• **Korte opdracht A**:
Kloppen de beweringen hieronder met de debattekst? Zeg bij elke bewering ja of nee en citeer letterlijk de woorden uit de tekst die de doorslag geven.
(i) Van Meenen werd verliefd op juffrouw Luijendijk toen hij ongeveer vijf jaar oud was.
(ii) Onder het klimrek lag zand.
(iii) Van Meenen ziet de kinderen van zijn kleuterschool nooit meer terug.

• **Paginatekst**:
======
Tenslotte vraag ik nog aandacht voor het investeren in de kwaliteit van teams. In veel teams is kennis aanwezig, maar ook passieve expertise. Hoe kunnen we die activeren? Hoe zet je docenten in hun kracht? Wat kunnen we vanuit Den Haag doen om ervoor te zorgen dat binnen een team meer expertise, kennis en ervaring wordt gedeeld zodat de docenten in hun kracht staan en de kinderen het beste onderwijs krijgen dat we ze kunnen geven?
De heer Van Meenen (D66):
Voorzitter. Het zal voor sommigen in de zaal moeilijk voorstelbaar zijn, maar ook ik ben kleuter geweest. Daaraan heb ik geweldig goede herinneringen die nog jaarlijks gesterkt worden door een reünie met veel van de kinderen waarmee ik op de kleuterschool en de lagere school heb gezeten. We praten over bijvoorbeeld de waterbak, de potten lijm die ik me goed kan herinneren, de kettingen die je van papier maakte en het klimrek waar gewoon betonnen tegels onder lagen – levensgevaarlijk als ik er nu op terugkijk; je kunt het je tegenwoordig allemaal niet meer voorstellen – en mijn eerste liefde, want ik werd verliefd op juffrouw Luijendijk toen ik een jaar of vijf was. Dat kan ik me nog goed herinneren. Datzelfde gevoel, dat laatste, had ik ook een beetje bij ons rondetafelgesprek waar een paar juffen zaten die leken op mijn juffrouw Luijendijk van vroeger. Echt van die juffen van wie je denkt: ja, ik zou willen dat ze de hele dag bij mijn kind in de buurt zijn. Dat is een gevoel. Maar tegelijkertijd waren dit mensen die zich zorgen maakten over een aantal ontwikkelingen. De collega's hebben daar al het een en ander over gezegd, daar ga ik verder niets aan toevoegen. De kunst is, denk ik, om het gevoel dat ik toen had, weer terug te krijgen; dat gun ik eigenlijk elk kind in Nederland.
======
• **Gegevens**:
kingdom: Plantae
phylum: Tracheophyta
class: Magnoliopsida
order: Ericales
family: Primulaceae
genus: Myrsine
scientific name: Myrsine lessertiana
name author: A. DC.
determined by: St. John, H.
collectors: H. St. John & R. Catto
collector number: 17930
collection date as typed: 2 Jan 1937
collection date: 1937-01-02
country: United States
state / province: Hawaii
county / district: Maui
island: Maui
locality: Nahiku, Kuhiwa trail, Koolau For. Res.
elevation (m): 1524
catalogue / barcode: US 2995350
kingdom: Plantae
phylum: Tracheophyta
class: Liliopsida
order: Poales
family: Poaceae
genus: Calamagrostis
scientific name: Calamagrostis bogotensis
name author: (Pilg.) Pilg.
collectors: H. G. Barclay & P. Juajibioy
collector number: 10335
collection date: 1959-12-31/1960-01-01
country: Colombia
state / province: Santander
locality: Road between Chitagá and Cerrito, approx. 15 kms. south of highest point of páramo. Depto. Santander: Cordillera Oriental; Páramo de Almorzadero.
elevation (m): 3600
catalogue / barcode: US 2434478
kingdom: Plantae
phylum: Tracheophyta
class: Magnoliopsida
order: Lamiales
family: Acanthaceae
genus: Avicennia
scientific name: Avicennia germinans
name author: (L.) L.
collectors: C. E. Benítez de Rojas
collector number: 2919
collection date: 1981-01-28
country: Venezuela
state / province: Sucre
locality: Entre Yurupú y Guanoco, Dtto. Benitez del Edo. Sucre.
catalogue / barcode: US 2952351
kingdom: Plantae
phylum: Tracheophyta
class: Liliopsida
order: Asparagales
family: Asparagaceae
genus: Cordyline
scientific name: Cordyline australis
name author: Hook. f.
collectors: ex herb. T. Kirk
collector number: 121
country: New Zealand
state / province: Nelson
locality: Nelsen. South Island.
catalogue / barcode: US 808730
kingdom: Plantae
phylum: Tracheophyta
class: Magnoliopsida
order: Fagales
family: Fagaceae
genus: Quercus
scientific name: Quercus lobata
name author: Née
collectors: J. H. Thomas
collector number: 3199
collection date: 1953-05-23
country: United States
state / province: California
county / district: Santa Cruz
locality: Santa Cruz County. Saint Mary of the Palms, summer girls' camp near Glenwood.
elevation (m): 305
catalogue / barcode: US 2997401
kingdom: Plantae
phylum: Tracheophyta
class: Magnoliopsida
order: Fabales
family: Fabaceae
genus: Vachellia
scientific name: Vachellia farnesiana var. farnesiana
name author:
======
• **Korte opdracht B**: Schrijf uit de rijen het stuk over vanaf de regel met "collection date: 1959-12-31/1960-01-01" tot en met de regel met "catalogue / barcode: US 808730".

• **Volledige uitwerking A**:
(i) Ja: "ik werd verliefd op juffrouw Luijendijk toen ik een jaar of vijf was"
(ii) Nee: "het klimrek waar gewoon betonnen tegels onder lagen"
(iii) Nee: "nog jaarlijks gesterkt worden door een reünie met veel van de kinderen waarmee ik op de kleuterschool en de lagere school heb gezeten"

• **Volledige uitwerking B**:
collection date: 1959-12-31/1960-01-01
country: Colombia
state / province: Santander
locality: Road between Chitagá and Cerrito, approx. 15 kms. south of highest point of páramo. Depto. Santander: Cordillera Oriental; Páramo de Almorzadero.
elevation (m): 3600
catalogue / barcode: US 2434478
kingdom: Plantae
phylum: Tracheophyta
class: Magnoliopsida
order: Lamiales
family: Acanthaceae
genus: Avicennia
scientific name: Avicennia germinans
name author: (L.) L.
collectors: C. E. Benítez de Rojas
collector number: 2919
collection date: 1981-01-28
country: Venezuela
state / province: Sucre
locality: Entre Yurupú y Guanoco, Dtto. Benitez del Edo. Sucre.
catalogue / barcode: US 2952351
kingdom: Plantae
phylum: Tracheophyta
class: Liliopsida
order: Asparagales
family: Asparagaceae
genus: Cordyline
scientific name: Cordyline australis
name author: Hook. f.
collectors: ex herb. T. Kirk
collector number: 121
country: New Zealand
state / province: Nelson
locality: Nelsen. South Island.
catalogue / barcode: US 808730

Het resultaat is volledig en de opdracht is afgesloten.